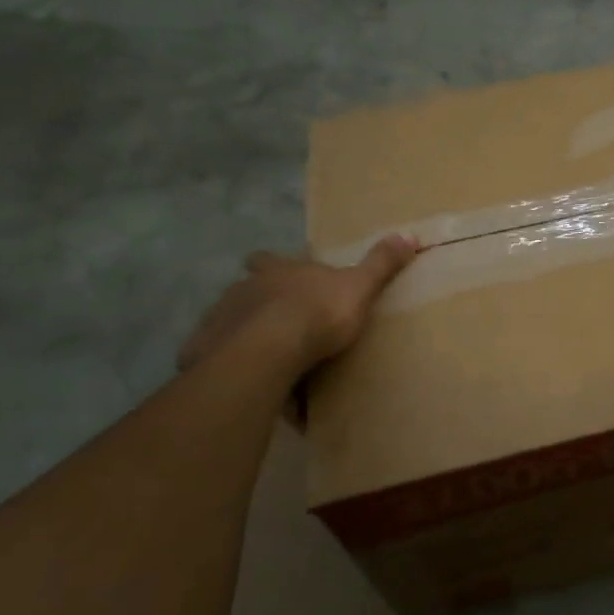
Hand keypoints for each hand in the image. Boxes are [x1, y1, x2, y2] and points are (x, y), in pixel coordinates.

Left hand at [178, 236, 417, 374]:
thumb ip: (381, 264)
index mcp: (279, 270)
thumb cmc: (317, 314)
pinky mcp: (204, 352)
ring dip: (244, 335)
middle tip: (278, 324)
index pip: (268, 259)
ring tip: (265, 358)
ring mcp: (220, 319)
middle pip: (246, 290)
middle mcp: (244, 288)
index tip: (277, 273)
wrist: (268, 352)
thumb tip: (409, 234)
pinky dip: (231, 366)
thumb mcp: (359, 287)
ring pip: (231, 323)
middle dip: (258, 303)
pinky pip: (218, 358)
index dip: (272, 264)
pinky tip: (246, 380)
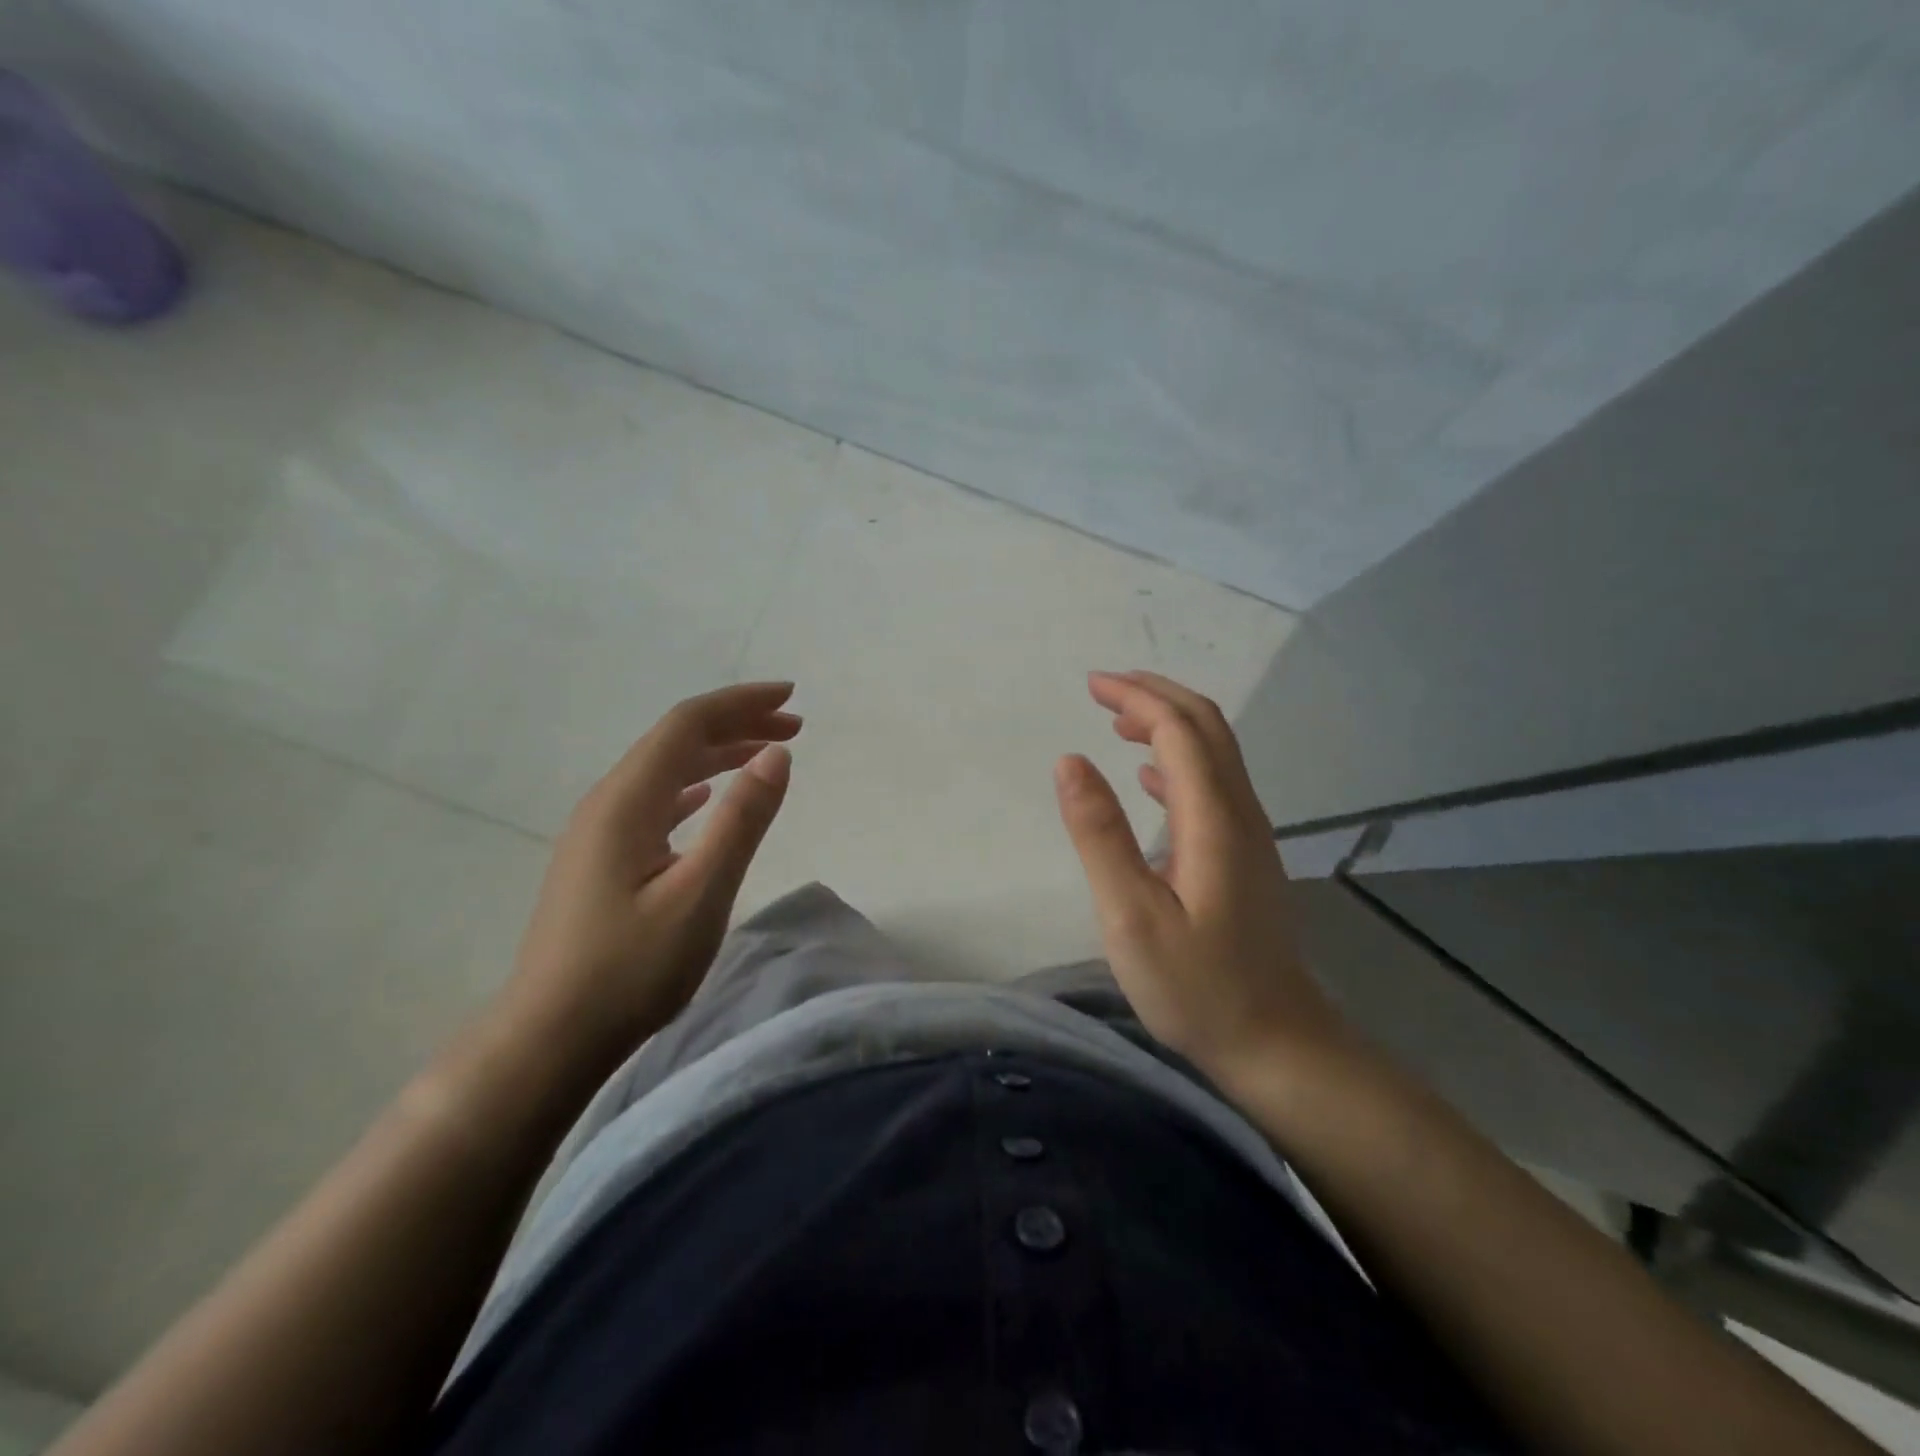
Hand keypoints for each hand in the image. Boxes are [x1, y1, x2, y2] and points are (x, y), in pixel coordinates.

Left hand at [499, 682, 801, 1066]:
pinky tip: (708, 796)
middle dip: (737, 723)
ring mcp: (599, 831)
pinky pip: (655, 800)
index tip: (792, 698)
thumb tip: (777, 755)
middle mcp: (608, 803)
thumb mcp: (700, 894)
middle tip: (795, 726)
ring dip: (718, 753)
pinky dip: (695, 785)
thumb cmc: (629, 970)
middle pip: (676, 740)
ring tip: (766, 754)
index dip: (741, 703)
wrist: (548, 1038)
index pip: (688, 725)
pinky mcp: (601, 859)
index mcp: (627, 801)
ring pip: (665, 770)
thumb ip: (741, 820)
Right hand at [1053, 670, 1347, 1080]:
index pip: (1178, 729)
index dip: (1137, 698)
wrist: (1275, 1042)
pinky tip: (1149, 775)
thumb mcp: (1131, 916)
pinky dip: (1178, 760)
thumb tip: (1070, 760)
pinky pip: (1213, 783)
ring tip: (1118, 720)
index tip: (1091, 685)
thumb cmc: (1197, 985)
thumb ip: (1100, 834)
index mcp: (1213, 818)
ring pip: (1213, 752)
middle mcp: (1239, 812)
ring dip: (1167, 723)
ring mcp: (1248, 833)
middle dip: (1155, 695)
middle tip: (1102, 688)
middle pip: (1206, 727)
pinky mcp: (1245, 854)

+ + + + +

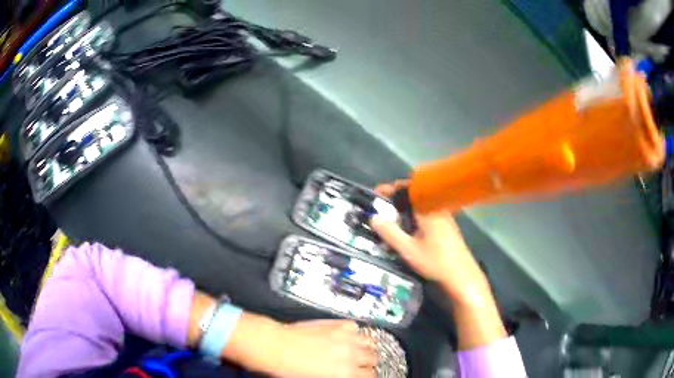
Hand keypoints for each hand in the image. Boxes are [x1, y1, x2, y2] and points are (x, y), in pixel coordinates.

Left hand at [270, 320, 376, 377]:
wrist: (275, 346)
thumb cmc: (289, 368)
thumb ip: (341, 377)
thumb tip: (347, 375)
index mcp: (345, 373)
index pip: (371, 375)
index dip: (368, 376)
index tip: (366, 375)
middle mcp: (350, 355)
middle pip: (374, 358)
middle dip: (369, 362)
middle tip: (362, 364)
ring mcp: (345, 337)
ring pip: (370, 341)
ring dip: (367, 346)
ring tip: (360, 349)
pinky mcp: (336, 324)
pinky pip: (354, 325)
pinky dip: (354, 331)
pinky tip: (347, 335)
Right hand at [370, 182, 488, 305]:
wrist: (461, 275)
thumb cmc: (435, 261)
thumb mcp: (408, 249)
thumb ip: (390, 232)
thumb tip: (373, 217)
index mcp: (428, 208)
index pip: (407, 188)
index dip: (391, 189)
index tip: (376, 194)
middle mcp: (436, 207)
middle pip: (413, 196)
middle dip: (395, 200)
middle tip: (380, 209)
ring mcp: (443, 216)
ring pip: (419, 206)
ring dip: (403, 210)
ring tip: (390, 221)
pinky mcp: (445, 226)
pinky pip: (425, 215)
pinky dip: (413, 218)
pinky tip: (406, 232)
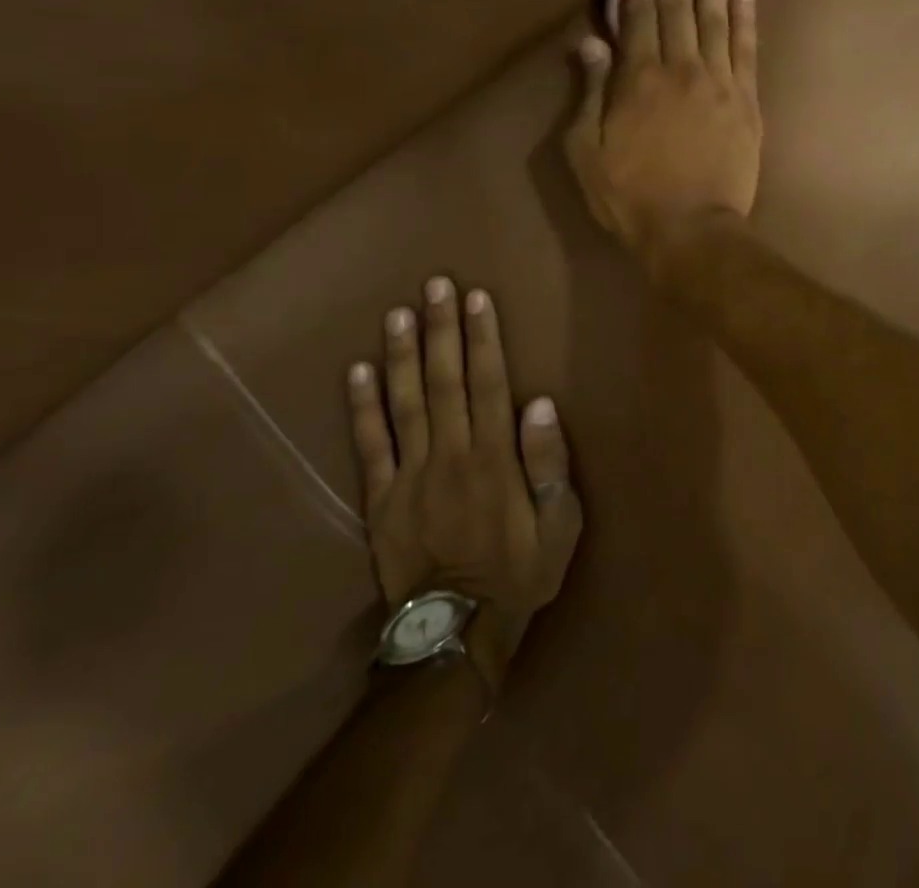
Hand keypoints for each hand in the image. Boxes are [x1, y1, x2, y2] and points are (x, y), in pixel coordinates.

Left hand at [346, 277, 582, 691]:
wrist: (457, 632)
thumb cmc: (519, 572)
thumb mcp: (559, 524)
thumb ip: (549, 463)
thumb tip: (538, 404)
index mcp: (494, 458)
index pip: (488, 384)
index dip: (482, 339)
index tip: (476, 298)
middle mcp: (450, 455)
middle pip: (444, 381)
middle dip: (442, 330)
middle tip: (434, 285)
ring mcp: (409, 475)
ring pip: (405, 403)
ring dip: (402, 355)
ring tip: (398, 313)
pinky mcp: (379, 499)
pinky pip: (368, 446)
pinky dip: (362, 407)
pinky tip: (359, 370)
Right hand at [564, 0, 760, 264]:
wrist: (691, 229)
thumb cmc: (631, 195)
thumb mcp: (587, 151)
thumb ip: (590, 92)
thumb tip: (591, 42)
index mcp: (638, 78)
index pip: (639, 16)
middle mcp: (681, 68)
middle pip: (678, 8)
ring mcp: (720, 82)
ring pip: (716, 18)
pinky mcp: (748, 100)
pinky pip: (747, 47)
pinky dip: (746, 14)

+ + + + +

Output only the lines above from the one containing "pinky dip: (231, 366)" to the one containing "pinky dip: (695, 785)", both included, exactly as written and with no pictures.

SOLUTION TO THIS EXERCISE =>
pinky dip: (231, 366)
thumb mcp: (359, 287)
ring pip: (231, 323)
middle dip: (258, 303)
pinky pip: (218, 358)
index dip: (272, 264)
pinky tip: (246, 380)
Hand keypoints for each hand in the image. Boxes are [x1, y1, x2, y2] and points are (x, y), in pixel coordinates.

Left hand at [499, 682, 801, 1066]:
pinky tip: (708, 796)
middle dip: (737, 723)
ring mcp: (599, 831)
pinky pip: (655, 800)
index tip: (792, 698)
thumb tip: (777, 755)
middle mcp: (608, 803)
thumb mcp: (700, 894)
middle tip: (795, 726)
ring dip: (718, 753)
pinky dip: (695, 785)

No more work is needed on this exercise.